-- Opening Marker --
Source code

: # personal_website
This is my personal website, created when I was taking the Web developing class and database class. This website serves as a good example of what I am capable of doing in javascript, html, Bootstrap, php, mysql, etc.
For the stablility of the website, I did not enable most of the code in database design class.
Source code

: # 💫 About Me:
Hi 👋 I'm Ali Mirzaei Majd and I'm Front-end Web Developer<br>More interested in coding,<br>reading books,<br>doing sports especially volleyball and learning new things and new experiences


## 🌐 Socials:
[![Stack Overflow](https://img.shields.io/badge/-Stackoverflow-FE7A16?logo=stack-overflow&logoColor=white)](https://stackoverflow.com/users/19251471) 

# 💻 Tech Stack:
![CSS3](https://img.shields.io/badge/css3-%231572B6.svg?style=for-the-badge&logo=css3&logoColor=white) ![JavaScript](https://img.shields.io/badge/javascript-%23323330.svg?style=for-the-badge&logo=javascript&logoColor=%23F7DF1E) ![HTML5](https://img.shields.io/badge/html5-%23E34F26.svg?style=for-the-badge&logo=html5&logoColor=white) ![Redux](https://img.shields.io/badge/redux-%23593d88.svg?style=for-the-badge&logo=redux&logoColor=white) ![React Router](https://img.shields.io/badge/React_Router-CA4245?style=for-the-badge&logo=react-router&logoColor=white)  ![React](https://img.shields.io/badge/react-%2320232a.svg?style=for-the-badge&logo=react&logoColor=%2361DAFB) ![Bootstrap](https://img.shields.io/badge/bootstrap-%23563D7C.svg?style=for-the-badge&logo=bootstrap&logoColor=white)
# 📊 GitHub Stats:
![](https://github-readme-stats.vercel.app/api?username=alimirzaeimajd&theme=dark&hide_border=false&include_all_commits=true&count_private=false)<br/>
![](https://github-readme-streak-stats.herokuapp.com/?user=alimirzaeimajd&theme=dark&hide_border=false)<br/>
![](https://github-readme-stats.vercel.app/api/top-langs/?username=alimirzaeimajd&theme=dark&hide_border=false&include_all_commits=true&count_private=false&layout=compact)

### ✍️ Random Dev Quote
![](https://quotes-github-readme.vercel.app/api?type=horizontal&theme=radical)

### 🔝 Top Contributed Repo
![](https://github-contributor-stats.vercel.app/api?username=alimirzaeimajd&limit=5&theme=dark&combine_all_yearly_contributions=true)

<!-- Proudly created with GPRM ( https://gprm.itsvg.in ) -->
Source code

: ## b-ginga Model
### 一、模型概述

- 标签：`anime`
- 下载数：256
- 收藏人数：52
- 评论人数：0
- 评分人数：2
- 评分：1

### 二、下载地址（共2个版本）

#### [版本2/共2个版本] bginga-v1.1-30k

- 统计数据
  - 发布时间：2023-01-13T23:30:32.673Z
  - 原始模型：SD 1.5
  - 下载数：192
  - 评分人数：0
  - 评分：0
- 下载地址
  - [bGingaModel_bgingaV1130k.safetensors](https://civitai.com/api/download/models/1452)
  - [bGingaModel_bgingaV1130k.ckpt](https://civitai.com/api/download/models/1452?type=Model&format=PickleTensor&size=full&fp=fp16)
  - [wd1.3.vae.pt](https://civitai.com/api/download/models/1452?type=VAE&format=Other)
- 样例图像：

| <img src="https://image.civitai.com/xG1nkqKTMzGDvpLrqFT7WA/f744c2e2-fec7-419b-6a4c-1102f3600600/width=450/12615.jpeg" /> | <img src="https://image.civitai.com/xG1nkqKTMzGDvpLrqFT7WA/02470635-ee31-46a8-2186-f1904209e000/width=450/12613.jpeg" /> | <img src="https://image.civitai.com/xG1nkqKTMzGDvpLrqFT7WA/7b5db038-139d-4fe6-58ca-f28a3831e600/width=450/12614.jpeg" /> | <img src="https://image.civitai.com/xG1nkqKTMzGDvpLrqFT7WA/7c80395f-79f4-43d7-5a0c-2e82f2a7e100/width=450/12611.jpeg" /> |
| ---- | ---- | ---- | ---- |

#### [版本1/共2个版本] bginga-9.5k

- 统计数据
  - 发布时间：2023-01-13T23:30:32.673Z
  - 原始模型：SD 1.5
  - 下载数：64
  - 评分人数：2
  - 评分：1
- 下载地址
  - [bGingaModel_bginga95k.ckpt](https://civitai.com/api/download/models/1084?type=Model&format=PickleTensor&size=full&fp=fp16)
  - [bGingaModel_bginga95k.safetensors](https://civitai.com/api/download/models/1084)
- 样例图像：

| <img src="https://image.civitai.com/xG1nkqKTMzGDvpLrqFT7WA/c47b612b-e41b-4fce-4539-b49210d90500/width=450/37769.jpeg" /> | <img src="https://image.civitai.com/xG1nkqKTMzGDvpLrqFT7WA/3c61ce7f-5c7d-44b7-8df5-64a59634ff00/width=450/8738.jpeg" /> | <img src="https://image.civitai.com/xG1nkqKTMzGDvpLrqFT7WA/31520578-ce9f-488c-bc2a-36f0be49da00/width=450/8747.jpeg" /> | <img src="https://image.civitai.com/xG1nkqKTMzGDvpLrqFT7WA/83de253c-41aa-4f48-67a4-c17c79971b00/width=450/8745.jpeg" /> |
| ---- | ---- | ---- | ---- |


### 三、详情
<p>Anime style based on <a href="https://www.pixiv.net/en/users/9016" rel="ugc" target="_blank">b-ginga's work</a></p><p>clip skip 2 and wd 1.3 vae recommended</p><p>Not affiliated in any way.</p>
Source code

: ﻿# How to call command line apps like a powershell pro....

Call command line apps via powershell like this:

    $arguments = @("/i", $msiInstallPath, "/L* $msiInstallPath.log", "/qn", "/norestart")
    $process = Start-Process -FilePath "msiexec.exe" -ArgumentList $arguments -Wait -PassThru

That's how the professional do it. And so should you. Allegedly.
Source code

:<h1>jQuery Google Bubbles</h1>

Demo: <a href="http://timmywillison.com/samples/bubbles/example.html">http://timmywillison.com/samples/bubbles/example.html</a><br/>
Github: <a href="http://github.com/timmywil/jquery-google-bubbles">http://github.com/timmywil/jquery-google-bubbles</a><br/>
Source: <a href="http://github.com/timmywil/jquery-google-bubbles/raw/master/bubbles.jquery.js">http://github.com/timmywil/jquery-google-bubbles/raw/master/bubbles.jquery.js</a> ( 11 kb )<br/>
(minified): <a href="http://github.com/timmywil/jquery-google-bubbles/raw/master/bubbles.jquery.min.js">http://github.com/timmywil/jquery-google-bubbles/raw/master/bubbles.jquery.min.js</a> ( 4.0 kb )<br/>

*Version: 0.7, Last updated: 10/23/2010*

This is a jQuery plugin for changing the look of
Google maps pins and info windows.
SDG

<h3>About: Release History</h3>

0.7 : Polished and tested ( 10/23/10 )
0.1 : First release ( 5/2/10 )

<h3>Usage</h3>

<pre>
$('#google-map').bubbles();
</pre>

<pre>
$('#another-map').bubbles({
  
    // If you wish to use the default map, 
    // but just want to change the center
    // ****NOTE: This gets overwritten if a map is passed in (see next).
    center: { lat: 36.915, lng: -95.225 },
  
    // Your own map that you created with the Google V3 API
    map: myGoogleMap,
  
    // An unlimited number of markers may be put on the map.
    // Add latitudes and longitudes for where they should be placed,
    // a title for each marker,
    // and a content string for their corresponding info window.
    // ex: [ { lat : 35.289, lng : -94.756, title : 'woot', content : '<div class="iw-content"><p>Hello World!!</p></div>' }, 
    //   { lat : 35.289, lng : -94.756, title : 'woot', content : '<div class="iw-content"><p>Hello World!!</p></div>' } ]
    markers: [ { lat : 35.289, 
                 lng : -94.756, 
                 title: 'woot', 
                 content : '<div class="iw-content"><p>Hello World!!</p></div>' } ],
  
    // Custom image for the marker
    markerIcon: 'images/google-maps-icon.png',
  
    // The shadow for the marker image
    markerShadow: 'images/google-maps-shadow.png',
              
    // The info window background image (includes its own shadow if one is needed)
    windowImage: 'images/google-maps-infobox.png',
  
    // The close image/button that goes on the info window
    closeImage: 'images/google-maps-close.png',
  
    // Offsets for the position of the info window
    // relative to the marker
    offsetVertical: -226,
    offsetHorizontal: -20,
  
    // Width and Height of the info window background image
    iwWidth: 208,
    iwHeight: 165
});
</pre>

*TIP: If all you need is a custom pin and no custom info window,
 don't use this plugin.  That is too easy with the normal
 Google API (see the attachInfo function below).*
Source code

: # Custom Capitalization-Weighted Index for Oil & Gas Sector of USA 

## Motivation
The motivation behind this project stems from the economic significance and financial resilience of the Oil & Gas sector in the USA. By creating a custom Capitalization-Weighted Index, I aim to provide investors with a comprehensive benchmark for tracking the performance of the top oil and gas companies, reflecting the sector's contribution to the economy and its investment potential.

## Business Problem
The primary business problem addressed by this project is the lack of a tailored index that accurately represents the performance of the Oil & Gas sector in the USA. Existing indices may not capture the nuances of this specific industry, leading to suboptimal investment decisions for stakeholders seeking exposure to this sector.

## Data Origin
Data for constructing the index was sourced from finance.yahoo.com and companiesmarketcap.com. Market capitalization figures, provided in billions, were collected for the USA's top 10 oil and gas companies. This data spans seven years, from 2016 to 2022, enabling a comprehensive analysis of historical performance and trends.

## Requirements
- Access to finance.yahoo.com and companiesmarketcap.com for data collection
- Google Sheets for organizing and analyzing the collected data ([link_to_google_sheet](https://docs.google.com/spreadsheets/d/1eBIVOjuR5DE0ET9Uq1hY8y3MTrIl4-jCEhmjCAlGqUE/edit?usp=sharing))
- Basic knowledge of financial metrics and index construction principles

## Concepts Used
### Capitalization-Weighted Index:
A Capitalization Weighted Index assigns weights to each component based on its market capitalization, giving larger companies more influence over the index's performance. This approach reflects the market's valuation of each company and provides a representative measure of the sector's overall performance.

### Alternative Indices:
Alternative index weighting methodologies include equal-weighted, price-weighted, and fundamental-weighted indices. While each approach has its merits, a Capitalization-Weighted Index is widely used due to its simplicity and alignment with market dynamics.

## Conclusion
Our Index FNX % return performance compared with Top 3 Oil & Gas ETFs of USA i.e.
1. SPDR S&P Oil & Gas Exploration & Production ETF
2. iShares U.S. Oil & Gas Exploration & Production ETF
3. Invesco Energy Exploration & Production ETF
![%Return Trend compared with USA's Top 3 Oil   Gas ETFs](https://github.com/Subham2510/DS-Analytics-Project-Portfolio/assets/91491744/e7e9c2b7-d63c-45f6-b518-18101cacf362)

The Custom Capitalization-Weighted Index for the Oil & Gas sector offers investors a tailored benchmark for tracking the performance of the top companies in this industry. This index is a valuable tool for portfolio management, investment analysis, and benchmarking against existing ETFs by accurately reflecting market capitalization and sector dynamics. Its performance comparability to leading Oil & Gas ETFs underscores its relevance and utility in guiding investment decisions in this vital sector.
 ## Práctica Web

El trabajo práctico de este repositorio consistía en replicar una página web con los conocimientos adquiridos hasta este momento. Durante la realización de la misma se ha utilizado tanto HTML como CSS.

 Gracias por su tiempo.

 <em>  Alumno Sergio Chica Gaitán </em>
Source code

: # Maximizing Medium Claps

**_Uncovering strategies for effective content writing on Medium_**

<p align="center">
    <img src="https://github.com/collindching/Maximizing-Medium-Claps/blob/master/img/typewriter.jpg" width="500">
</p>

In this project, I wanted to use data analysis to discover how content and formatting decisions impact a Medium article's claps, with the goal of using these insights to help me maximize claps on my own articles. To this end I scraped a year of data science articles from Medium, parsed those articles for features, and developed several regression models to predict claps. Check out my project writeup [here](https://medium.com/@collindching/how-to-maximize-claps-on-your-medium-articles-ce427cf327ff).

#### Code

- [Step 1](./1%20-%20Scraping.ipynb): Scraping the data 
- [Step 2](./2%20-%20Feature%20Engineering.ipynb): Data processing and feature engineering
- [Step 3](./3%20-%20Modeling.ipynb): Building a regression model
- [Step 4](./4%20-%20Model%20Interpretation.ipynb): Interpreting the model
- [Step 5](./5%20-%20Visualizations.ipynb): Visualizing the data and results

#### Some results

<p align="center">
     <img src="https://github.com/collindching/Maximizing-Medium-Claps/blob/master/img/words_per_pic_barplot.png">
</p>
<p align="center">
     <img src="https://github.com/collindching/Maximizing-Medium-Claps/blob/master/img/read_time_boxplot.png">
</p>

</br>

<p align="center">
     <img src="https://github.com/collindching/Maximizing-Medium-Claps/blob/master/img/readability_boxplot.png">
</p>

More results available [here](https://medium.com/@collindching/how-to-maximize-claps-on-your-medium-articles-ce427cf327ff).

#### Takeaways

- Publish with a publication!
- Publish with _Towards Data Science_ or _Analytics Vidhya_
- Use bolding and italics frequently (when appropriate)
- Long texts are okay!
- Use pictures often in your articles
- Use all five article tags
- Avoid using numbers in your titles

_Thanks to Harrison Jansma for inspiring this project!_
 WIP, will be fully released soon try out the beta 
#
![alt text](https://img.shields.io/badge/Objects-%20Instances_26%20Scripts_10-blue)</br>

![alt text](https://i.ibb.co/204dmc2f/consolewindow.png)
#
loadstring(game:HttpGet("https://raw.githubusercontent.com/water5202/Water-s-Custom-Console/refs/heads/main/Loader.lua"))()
-- Closing Marker --
[Your assignment]
The response must hold only the lines above from the line with "Our Index FNX" through the line with "- [Step 2](./2%20-%20Feature%20Engineering.ipynb): Data", each copied exactly, both ends kept.

[Written answer]
Our Index FNX % return performance compared with Top 3 Oil & Gas ETFs of USA i.e.
1. SPDR S&P Oil & Gas Exploration & Production ETF
2. iShares U.S. Oil & Gas Exploration & Production ETF
3. Invesco Energy Exploration & Production ETF
![%Return Trend compared with USA's Top 3 Oil   Gas ETFs](https://github.com/Subham2510/DS-Analytics-Project-Portfolio/assets/91491744/e7e9c2b7-d63c-45f6-b518-18101cacf362)

The Custom Capitalization-Weighted Index for the Oil & Gas sector offers investors a tailored benchmark for tracking the performance of the top companies in this industry. This index is a valuable tool for portfolio management, investment analysis, and benchmarking against existing ETFs by accurately reflecting market capitalization and sector dynamics. Its performance comparability to leading Oil & Gas ETFs underscores its relevance and utility in guiding investment decisions in this vital sector.
 ## Práctica Web

El trabajo práctico de este repositorio consistía en replicar una página web con los conocimientos adquiridos hasta este momento. Durante la realización de la misma se ha utilizado tanto HTML como CSS.

 Gracias por su tiempo.

 <em>  Alumno Sergio Chica Gaitán </em>
Source code

: # Maximizing Medium Claps

**_Uncovering strategies for effective content writing on Medium_**

<p align="center">
    <img src="https://github.com/collindching/Maximizing-Medium-Claps/blob/master/img/typewriter.jpg" width="500">
</p>

In this project, I wanted to use data analysis to discover how content and formatting decisions impact a Medium article's claps, with the goal of using these insights to help me maximize claps on my own articles. To this end I scraped a year of data science articles from Medium, parsed those articles for features, and developed several regression models to predict claps. Check out my project writeup [here](https://medium.com/@collindching/how-to-maximize-claps-on-your-medium-articles-ce427cf327ff).

#### Code

- [Step 1](./1%20-%20Scraping.ipynb): Scraping the data 
- [Step 2](./2%20-%20Feature%20Engineering.ipynb): Data processing and feature engineering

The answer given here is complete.